* _Action item_: State the number of lines below in which the word "computer" appears. Nothing else belongs in the answer.

* _The data_:
▶

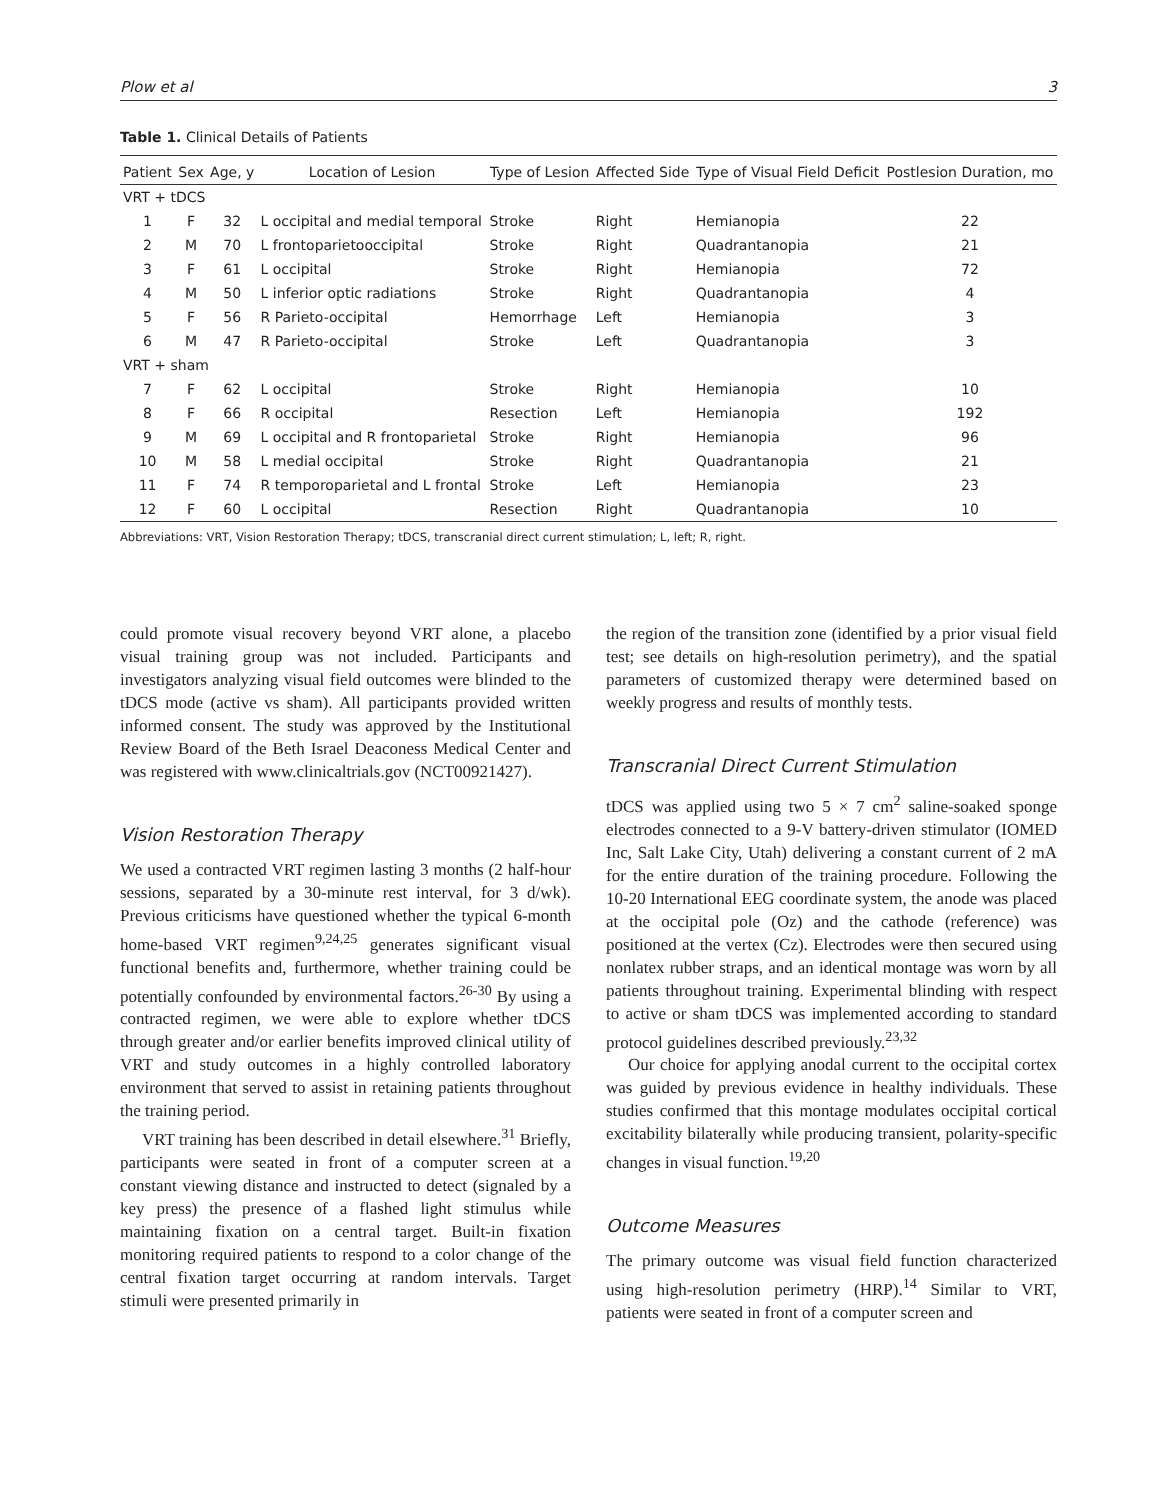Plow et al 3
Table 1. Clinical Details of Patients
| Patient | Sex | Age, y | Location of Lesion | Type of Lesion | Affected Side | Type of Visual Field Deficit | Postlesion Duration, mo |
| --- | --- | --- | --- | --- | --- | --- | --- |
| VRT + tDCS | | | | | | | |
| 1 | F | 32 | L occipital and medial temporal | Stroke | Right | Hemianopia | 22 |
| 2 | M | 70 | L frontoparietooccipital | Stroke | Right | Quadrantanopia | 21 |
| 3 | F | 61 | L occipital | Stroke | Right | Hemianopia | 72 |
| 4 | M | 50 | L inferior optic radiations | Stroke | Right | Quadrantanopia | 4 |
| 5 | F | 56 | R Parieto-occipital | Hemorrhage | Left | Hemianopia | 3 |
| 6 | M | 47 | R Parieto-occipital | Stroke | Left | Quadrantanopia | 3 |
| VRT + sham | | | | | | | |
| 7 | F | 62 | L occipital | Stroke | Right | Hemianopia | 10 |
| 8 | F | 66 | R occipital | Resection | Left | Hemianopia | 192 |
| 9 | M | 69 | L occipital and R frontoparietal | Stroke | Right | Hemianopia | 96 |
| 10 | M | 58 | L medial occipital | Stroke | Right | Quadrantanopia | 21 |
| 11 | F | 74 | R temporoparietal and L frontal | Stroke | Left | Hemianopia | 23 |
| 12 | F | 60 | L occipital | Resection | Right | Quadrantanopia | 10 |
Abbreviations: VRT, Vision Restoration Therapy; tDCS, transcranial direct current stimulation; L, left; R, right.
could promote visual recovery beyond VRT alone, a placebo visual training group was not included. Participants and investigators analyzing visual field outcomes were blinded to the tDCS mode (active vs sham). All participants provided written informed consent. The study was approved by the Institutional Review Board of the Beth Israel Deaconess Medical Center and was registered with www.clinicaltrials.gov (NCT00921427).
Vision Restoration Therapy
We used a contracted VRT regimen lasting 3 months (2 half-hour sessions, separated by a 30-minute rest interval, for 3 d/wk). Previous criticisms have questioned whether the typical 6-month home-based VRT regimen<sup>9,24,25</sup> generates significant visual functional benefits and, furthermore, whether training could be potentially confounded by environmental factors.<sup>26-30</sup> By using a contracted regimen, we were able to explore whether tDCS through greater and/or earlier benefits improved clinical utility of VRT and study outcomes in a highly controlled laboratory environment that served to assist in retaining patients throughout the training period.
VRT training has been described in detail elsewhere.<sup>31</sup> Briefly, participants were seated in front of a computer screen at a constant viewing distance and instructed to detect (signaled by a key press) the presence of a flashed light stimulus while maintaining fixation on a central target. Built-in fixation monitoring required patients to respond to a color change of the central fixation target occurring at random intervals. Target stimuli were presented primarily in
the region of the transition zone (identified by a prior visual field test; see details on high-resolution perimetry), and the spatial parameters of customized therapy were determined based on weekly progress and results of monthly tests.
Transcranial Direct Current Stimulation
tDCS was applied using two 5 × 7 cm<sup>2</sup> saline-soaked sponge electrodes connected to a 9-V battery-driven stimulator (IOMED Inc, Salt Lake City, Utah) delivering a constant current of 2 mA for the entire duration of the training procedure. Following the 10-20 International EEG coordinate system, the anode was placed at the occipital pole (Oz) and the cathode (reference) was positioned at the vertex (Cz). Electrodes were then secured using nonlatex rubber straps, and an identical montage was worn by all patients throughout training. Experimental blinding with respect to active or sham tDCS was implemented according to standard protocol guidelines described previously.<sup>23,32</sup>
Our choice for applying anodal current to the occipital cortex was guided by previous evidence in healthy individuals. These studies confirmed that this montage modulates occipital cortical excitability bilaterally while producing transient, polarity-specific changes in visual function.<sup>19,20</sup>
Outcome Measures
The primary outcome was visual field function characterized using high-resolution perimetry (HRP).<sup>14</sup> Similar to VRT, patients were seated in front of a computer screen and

◀

* _Reply_: 2